Without question, the pandemic wreaked havoc on many areas of work. Various offices closed, millions of people were laid off, and those who were fortunate enough to hold onto their jobs had to work from home. Industries were dealt an unfavourable hand and continued to struggle, with recovery indeed a long way off.
Simultaneously, the demand for some jobs, remote jobs especially within the digital marketing field grew swiftly – 85,000 businesses have launched online stores since March 2020 to align with buyers and sellers purchasing habits during the pandemic. Let’s discuss these jobs today as there’s plenty of opportunities in these areas.
Popular Jobs of 2021
Let’s start with the one that has experienced an exponential rise in the past years;
Ecommerce’s global expansion is relentless, with double-digit or even triple-digit annual growth since its inception in the mid-1990s. This expansion has enormous technical impacts on both application and deployment design, and all indications are that it will continue for decades to come.
The first factor is that more people are using the Internet than ever before. According to statista.com, as of January 2021, there were 4.66 billion active internet users worldwide – 59.5% of the global population. Of this total, 92.6% (4.32 billion) accessed the internet via mobile devices. Increased availability, lower costs, and more bandwidth are all factors leading to an increase in people using the internet.
Many people shop online for various reasons, such as;
The advantage in terms of cost
Many customers believe that online pricing is more affordable. According to an Accenture survey, 52% of customers in the US and UK believe that online prices are lower than in-store prices – this is, for the most part, correct. Lower taxes and disintermediation have all helped to drive down online prices. In most developed markets, taxes on goods purchased in a physical retail store can exceed 20%.
E-commerce vendors, especially those operating across borders, are often exempted from regulations that apply to physical retailers – many governments only levy taxes on retailers with a physical presence in their jurisdiction. But this is frequently not the case for cross-border shipping, especially of high-priced electronics and luxury goods. Savings can be crucial.
The cost of shopping online is practically zero. Purchasing a product from a seller with whom you’ve done business before takes seconds and can even be done from the comfort of your phone. And when shopping with new stores, finding and purchasing the product you want takes just a few minutes. Return policies make it easy to return items that don’t fit properly, such as shoes or clothes. And, thanks to its maturity, with e-commerce, it’s simple to find just what you want.
A Wide Range of Products
The majority of physical retail stores are small—between 3,000 and 10,000 square feet—and offer just a few hundred items in a single category. It would be tough to obtain industrial equipment and pads in the same physical shop, for example. And the largest hypermarkets, which can be up to 260,000 square feet in size, only sell a few thousand products. Their selection is generally broad but not particularly deep.
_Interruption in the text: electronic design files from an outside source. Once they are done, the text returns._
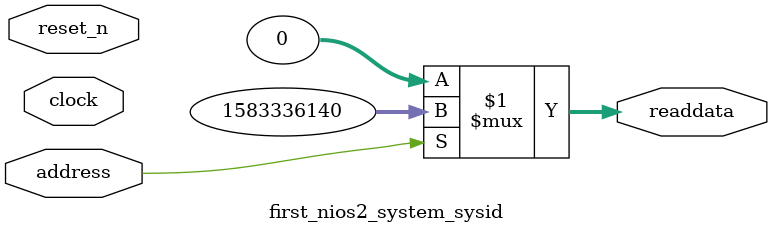
<source format=v>



// synthesis translate_off
`timescale 1ns / 1ps
// synthesis translate_on

// turn off superfluous verilog processor warnings 
// altera message_level Level1 
// altera message_off 10034 10035 10036 10037 10230 10240 10030 

module first_nios2_system_sysid (
               // inputs:
                address,
                clock,
                reset_n,

               // outputs:
                readdata
             )
;

  output  [ 31: 0] readdata;
  input            address;
  input            clock;
  input            reset_n;

  wire    [ 31: 0] readdata;
  //control_slave, which is an e_avalon_slave
  assign readdata = address ? 1583336140 : 0;

endmodule



</source>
It’s challenging to sell a diverse range of goods in physical stores because retailers must purchase and take physical possession of products, transport products to each physical store, and stock shelves regularly, among other things.
All of this is hugely capital and labour-intensive, resulting in ever-shrinking profit margins.
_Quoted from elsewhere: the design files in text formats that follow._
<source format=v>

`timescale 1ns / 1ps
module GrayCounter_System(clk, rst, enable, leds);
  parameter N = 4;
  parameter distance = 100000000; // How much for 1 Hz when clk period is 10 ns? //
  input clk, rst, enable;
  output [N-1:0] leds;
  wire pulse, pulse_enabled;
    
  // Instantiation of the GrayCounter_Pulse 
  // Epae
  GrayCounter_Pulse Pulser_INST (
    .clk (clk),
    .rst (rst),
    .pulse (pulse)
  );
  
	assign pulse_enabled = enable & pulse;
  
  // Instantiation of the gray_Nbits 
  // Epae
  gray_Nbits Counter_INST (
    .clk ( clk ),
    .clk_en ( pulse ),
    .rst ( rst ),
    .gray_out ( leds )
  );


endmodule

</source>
Using arrangements like drop shipment, where the seller or wholesaler delivers directly to the end customer, prominent e-commerce vendors don’t often take physical ownership of the products they sell. Many e-commerce sellers use marketplaces where the sellers are explicitly marked as third parties, usually retailers or small wholesalers.
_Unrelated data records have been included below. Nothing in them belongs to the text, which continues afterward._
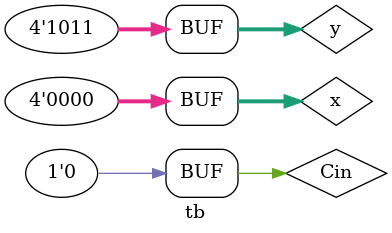
<source format=v>
module tb;
   reg  [3:0] x,y;
    reg  Cin;
    wire [3:0] S;
    wire Cout ;


    ripple_Adder test (x,y,Cin,Cout,S);
    initial begin
      $monitor("time = %0t : x=%b , y=%b ,Cin=%b =====> Cout=%b,  S=%b ",$time,x,y,Cin,Cout,S);
      Cin=0 ; x=4'b0;y=4'b0;#5;
      x=4'b1111;y=4'b1001;#5;
      x=4'b1010;y=4'b1000;#5;
      x=4'b0111;y=4'b0111;#5;
      x=4'b0000;y=4'b1011;#5;

    end
      
endmodule


</source>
Dropshipping has removed a lot of inventory and labour that comes with it.
Health Care Support Staff
The healthcare industry has been at the forefront of the movement against the pandemic’s global spread. Apart from doctors and nurses, other support personnel are in high demand because, despite the COVID-19 virus making headlines, other health facets need attention. Health Care Assistant, Pharmaceutical Technician, Dental Assistant, Home Health Aide, and other similar positions are available.
Digital marketers were still in high demand before the pandemic, and recruiting for these specialists increased in 2020; it’s easy to see why. Many businesses have relocated their activities online to avoid lockdown constraints and ensure that their customers enjoy almost the same level of service post-covid. Product Marketing, Digital Strategy, and Brand Management are some of the responsibilities of this role.
Another area that was rising even before the pandemic was data science. Given the pervasiveness of corporate data across industries and the need to recognise and exploit it to improve results, there’s hardly a sector that doesn’t require this level of knowledge, from technology to healthcare, finance to business. With more companies investing in technology to collect customer data than ever before, there is a clear need for experts to help them understand it. It doesn’t seem to be slowing down, with a current growth rate of 46%.